For instance, SMEDCO in 2020 disbursed $83 800 000 to 219 SMEs, with $69 261 172 being disbursed to projects affected by the Covid-19 pandemic.

A total of 957 jobs were sustained and 360 jobs were created.

SMEDCO has performed well; (the) problem is it was operating without a board, but now it has a board and we hope that soon there will be better corporate governance and strategic planning. During the course of the year, 1 544 MSMEs were assisted to access local and regional markets, with 79 percent being women-led. We are continuing to find ways to ensure that we do not leave any SME behind.

Q: What are you doing to make sure that SMEs are compliant with the many regulations in the country, especially paying taxes? I understand there was a budget proposal.

A: A lot of people think SMEs do not pay taxes.

Taxes are collected on a daily basis in the informal sector.

What is needed is for the taxes to be put to good use to ensure that they get value from their taxes. My ministry has tried to come in and raise awareness on the reason why SMEs should be compliant with the laws of the land.

Similarly, my ministry is also actively trying to work with all stakeholders to ensure that the conditions of operation for SMEs improve.

We are also working hard to ensure that the ease of doing business cascades down to SMEs.

Q: Is there a deliberate system to incentivise the transition of SMEs into formal and large companies?

A: As a ministry we are developing a strategy to decongest some of our markets like Siya-so.

We would like to make sure that they get appropriate funding to sustain and grow their businesses.

We are also engaging with local authorities, the private sector and Treasury to come up with an all-encompassing strategy which will provide an impetus for growth and I believe we are making progress.
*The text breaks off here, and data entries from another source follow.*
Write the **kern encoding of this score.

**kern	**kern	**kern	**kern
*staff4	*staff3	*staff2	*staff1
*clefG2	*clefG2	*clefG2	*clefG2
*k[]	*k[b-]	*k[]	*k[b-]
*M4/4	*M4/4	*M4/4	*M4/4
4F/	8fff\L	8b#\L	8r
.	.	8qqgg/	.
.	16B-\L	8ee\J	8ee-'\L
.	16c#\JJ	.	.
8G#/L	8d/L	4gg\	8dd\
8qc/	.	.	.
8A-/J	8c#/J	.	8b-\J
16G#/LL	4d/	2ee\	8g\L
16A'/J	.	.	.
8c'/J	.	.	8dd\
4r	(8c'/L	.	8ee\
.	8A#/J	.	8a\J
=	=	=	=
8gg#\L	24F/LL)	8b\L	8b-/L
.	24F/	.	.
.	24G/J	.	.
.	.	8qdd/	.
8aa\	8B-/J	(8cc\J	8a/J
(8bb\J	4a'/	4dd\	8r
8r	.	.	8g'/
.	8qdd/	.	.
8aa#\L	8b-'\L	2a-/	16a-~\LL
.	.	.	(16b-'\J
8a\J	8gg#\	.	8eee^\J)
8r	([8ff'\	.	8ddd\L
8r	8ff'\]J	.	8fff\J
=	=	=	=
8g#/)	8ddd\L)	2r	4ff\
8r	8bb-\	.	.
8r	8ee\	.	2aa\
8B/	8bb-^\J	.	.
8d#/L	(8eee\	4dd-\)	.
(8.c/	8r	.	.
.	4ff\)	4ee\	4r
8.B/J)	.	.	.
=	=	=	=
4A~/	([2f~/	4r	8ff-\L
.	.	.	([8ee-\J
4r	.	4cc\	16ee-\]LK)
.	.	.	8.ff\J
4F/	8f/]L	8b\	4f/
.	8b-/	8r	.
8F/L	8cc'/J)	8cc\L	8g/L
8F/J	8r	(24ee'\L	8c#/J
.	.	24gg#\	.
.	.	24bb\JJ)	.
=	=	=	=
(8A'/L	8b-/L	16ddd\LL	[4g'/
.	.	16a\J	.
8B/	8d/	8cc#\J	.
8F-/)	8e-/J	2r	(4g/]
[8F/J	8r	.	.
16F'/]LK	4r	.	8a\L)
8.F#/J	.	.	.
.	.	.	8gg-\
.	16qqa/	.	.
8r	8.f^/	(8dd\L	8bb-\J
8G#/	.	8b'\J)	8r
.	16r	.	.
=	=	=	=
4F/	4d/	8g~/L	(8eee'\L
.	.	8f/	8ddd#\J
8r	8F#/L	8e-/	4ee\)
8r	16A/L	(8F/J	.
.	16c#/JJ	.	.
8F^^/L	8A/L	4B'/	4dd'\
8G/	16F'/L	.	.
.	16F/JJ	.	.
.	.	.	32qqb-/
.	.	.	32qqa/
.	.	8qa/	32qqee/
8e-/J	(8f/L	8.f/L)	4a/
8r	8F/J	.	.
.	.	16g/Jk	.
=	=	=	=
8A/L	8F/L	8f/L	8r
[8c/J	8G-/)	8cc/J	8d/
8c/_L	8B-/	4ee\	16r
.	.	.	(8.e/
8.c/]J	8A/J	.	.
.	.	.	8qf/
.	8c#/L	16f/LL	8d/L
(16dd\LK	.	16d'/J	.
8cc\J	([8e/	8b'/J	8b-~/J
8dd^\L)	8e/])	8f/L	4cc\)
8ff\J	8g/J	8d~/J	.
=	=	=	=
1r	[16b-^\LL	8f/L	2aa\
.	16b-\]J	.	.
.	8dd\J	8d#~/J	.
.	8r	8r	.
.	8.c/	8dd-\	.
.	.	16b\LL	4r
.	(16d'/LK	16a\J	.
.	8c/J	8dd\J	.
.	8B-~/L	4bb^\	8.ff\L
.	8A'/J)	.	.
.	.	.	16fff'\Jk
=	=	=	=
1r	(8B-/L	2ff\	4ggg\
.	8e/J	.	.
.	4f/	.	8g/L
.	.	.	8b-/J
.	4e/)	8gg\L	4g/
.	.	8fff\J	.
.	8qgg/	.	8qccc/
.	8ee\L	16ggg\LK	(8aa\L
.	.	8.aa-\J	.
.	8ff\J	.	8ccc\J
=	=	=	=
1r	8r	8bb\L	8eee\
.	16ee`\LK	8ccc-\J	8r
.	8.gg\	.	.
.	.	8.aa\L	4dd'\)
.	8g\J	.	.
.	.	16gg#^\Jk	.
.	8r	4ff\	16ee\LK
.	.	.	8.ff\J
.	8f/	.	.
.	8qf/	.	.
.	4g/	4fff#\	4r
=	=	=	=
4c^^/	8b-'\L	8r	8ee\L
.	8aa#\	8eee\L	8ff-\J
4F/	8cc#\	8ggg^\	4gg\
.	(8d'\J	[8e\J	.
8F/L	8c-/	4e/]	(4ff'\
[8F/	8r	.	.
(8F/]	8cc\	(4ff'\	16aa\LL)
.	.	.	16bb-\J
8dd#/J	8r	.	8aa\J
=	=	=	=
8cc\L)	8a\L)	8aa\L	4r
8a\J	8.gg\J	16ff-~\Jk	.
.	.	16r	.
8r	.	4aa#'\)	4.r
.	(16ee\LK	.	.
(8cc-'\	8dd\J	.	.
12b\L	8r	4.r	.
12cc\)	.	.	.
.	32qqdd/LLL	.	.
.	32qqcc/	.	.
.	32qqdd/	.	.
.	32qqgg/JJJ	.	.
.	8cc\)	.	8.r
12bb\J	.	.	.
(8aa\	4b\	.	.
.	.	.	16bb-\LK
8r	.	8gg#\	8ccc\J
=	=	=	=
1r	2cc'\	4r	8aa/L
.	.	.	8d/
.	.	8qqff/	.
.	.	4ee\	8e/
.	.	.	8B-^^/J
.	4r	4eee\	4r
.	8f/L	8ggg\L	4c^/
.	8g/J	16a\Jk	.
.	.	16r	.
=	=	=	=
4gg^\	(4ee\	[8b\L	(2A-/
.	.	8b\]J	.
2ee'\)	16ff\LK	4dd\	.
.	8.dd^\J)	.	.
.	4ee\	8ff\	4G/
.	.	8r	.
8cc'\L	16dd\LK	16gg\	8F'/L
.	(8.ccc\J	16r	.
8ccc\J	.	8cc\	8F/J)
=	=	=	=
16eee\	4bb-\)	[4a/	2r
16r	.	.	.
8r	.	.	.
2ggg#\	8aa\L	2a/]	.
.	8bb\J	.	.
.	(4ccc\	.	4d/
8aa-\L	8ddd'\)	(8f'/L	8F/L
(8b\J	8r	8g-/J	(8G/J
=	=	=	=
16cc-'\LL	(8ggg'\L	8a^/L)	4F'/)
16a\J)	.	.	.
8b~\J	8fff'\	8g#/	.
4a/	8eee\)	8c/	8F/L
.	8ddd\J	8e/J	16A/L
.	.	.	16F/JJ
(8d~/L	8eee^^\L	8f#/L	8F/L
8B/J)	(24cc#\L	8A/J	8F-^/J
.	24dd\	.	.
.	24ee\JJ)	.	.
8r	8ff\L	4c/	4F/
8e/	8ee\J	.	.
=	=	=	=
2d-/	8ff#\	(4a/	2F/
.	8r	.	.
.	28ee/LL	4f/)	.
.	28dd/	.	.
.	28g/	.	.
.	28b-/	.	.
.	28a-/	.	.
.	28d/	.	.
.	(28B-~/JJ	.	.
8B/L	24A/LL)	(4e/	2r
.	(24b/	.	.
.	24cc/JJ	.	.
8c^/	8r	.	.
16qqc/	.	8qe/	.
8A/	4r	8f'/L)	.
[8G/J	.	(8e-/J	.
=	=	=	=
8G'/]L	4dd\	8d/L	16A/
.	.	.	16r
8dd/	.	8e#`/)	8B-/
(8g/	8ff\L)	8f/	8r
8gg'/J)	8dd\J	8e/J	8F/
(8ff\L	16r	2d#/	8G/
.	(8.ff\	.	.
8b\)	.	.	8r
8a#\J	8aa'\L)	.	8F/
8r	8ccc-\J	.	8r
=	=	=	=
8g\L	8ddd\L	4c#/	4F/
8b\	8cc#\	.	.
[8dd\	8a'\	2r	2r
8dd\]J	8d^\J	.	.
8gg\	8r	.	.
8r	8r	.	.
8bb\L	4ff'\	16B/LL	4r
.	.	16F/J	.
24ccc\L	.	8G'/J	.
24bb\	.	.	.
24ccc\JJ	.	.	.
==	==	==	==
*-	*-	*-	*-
The results will be visible soon. SMEs are still a force to reckon with in our local economy, although they have been greatly affected by Covid-19.

It was hard for them to restart work, and we assisted those we could.

What I like about SMEs is that they rebuild.

This is because they have an entrepreneurial spirit and their resilience has kept our economy going. Unlike workers under formal employment who go straight home when a factory closes, entrepreneurs try to find new ways and pursue other business interests.

We will support them; they have a critical role to play in the attainment of Vision 2030 as espoused by President Mnangagwa.